Monday, March 30, 2009

Martha Ronk - On Poetic Composition

Martha Ronk
from “Poetics of Failure”

Below is a bit from Martha Ronk’s introduction to her work from Reginald Shepherd’s well-done and (in the face of the attention American Hybrid is getting) somewhat over-looked Lyric Postmodernisms. One of the elements I like is that not only are the selections from each poet generous, but each entry has an introduction written by the poet. I have great sympathy with Martha Ronk’s introduction, and as it incorporates shades (in the hue as well as ghostly sense) of Ron Silliman’s new sentence and Robert Bly’s leaping poetry, perhaps it is a specific example of what one might mean by hybridity:

* * *

In his book In Quest of the Ordinary, Stanley Cavell states, “The everyday is what we cannot but aspire to, since it appears to us as lost to us.” I have tried to create poems that read in a seemingly temperate and straight-forward manner, but that unsettle the reader by intense, shifting, or confused focus, by a swerve toward the unexpected even if highly recognizable. The “quotidian” seems somehow a possible counter to skepticism, a check on self-involvement and a refusal to admit that there is anything other to confront than oneself. Such poetry has the potential to map and blur the ground between self and world, past and present, local and abstract. It can reach for the uncanny, can approximate something both ordinary and utterly odd, in an alternation and oscillation that maintains both.

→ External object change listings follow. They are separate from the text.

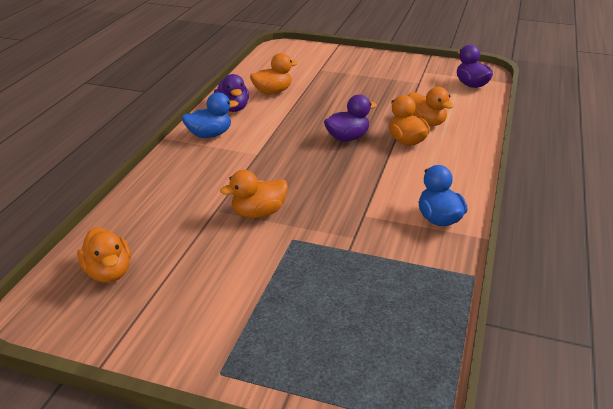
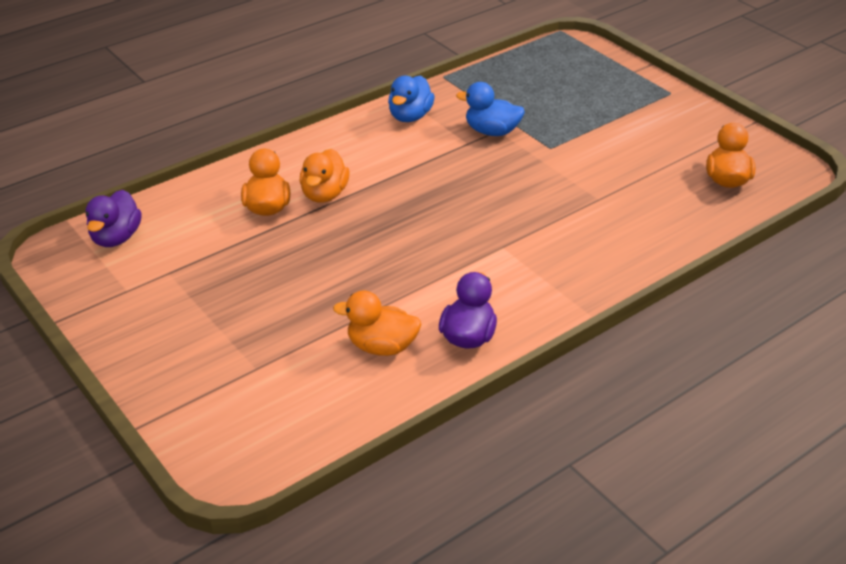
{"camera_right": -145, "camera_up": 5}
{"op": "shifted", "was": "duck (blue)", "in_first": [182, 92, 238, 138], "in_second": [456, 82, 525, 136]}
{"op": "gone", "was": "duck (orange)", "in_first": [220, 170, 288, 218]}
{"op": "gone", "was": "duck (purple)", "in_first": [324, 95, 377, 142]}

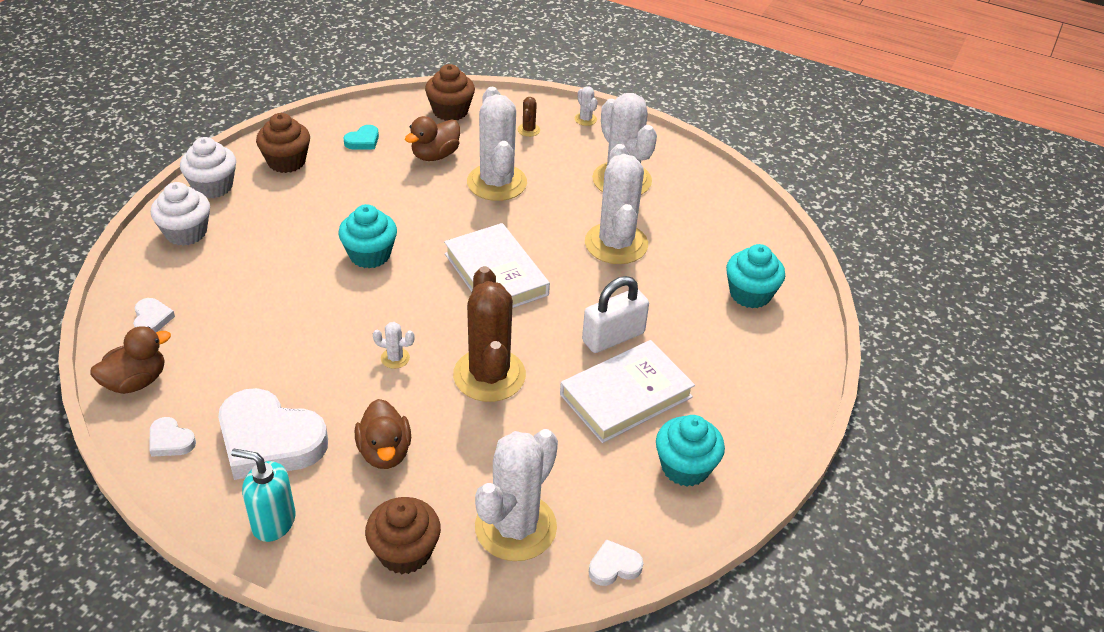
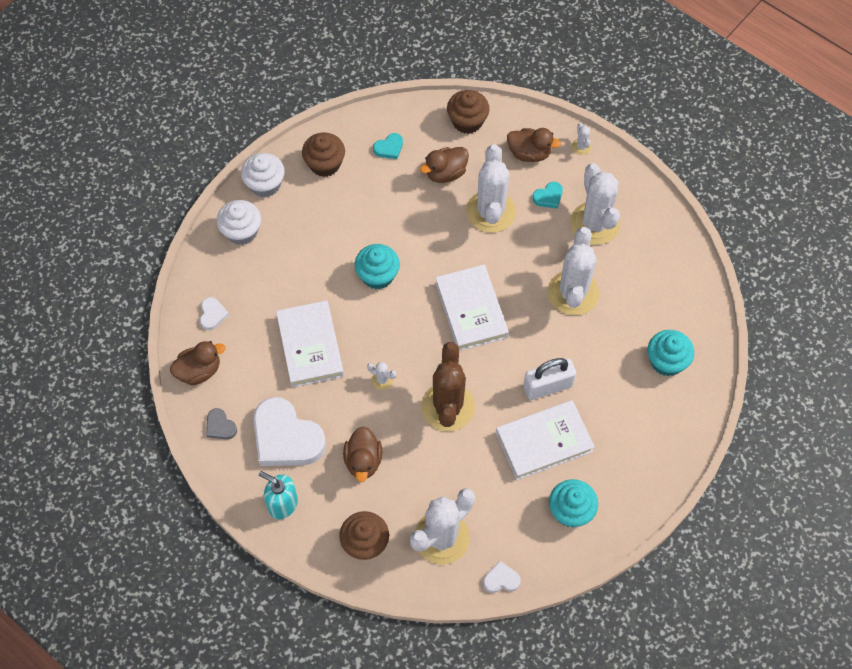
{"camera_right": 15, "camera_up": 20}
{"op": "repainted", "was": "heart (white)", "now": "heart (grey)", "in_first": [149, 417, 196, 457], "in_second": [206, 408, 237, 440]}
{"op": "new", "now": "book (white)", "in_second": [276, 300, 344, 387]}
{"op": "swapped", "was": "cactus (brown)", "now": "duck (brown)", "in_first": [517, 97, 540, 137], "in_second": [507, 128, 561, 162]}
{"op": "new", "now": "heart (turquoise)", "in_second": [532, 182, 563, 209]}

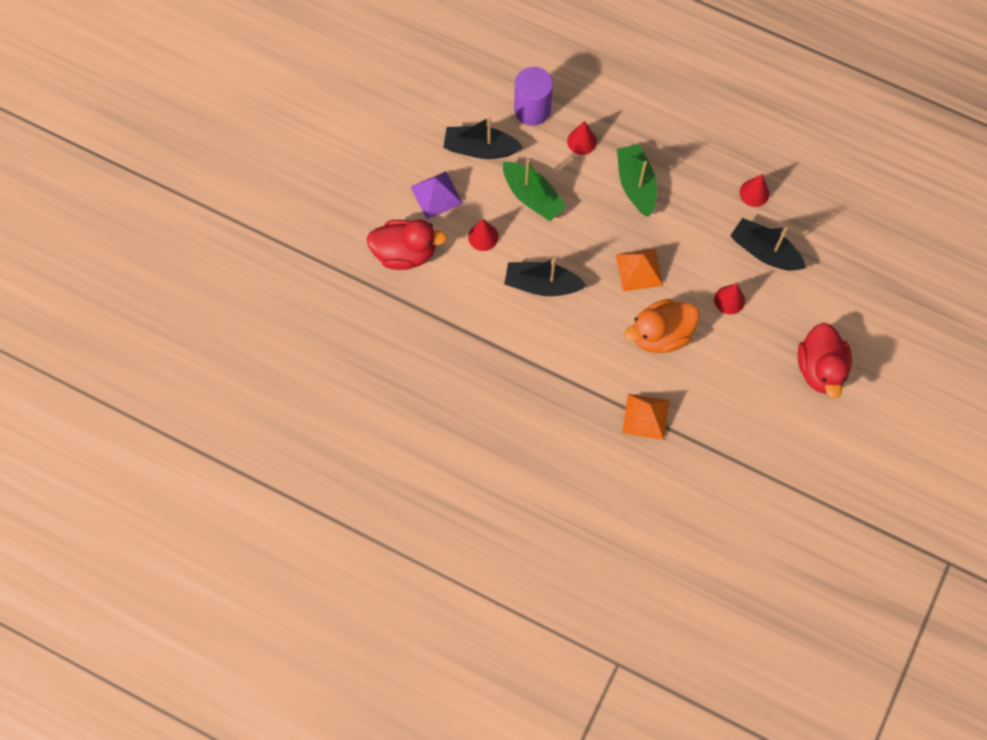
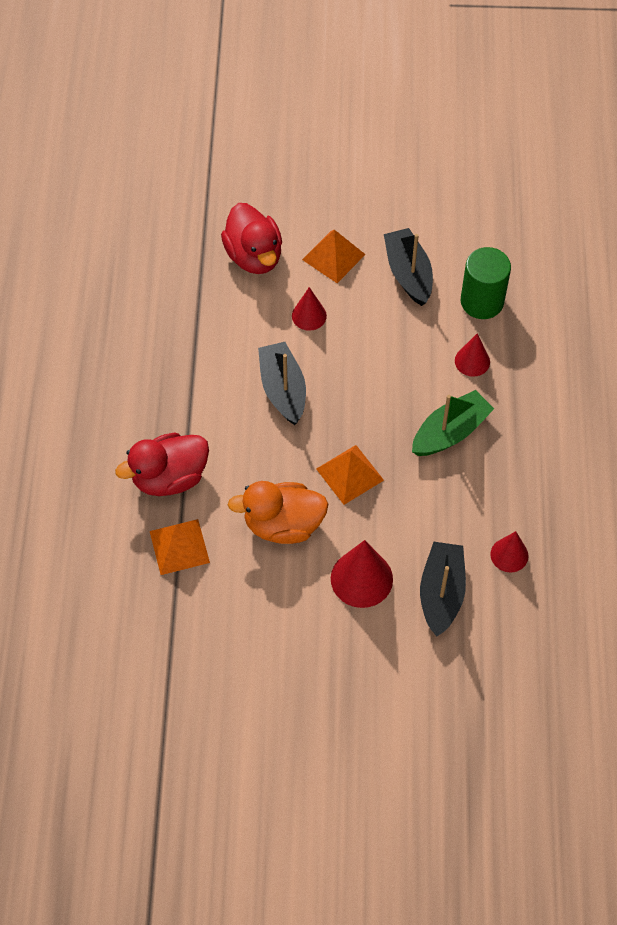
{"camera_right": 65, "camera_up": -10}
{"op": "shifted", "was": "duck (red)", "in_first": [798, 323, 852, 398], "in_second": [115, 432, 209, 496]}
{"op": "rotated", "was": "duck (orange)", "in_first": [624, 299, 699, 353], "in_second": [228, 481, 328, 544], "clockwise": -45}
{"op": "repainted", "was": "pyramid (purple)", "now": "pyramid (orange)", "in_first": [411, 171, 463, 219], "in_second": [302, 230, 366, 283]}
{"op": "scaled", "was": "cone (red)", "in_first": [714, 284, 745, 314], "in_second": [331, 540, 393, 608], "ratio": 1.63}
{"op": "repainted", "was": "cylinder (purple)", "now": "cylinder (green)", "in_first": [514, 67, 553, 126], "in_second": [461, 247, 511, 319]}
{"op": "gone", "was": "boat (green)", "in_first": [503, 159, 567, 221]}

This luminal space may appear, for example, in the area between two images such that the eye/mind moving from one distinct image to another finds itself in a transitional space that undoes, unhinges, opens, slips. I am perforce drawn to the visual. In Lee Friedlander’s book, Black/White/Objects, there are two juxtaposed photographs, one of a man of wood (a crucifix) and one of a man of air (a balloon manikin in a Macy’s parade). As one’s eyes cross back and forth from the image on the left to the image on the right, one’s mind flutters, not only seeing the two as one, not only overlapping them, but also not being able to do this. The operation fails and in this splendid moment of failure, tied by slender thread to success and the released spark of juxtaposition, I would hope to locate my work. . . . .

The restless question, “why,” stands for me at the center of poetics: questioning why things are as they are, why standardized versions dominate: insisting, suspending, moving into fluidity and failure. . . . .

My work exists in the interrogative mood, whether or not a question mark appears at the end of a line.